**Activity**
Please copy every line of the data in which the string "small" appears.

::::::::::

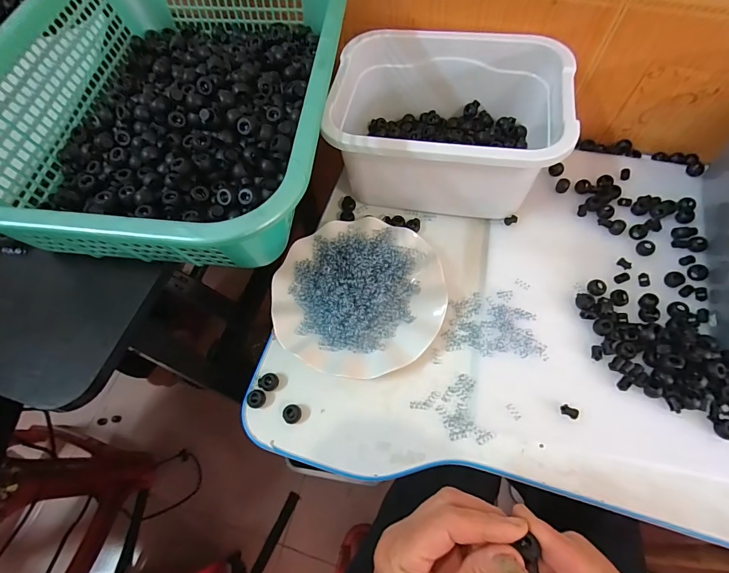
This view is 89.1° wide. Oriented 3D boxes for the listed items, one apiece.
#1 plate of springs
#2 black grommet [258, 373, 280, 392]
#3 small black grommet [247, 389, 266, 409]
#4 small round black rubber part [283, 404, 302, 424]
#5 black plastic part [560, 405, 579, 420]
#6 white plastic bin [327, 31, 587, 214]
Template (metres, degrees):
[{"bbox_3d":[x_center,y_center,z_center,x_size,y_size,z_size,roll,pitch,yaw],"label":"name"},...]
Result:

::::::::::

**Answer box**
#3 small black grommet [247, 389, 266, 409]
#4 small round black rubber part [283, 404, 302, 424]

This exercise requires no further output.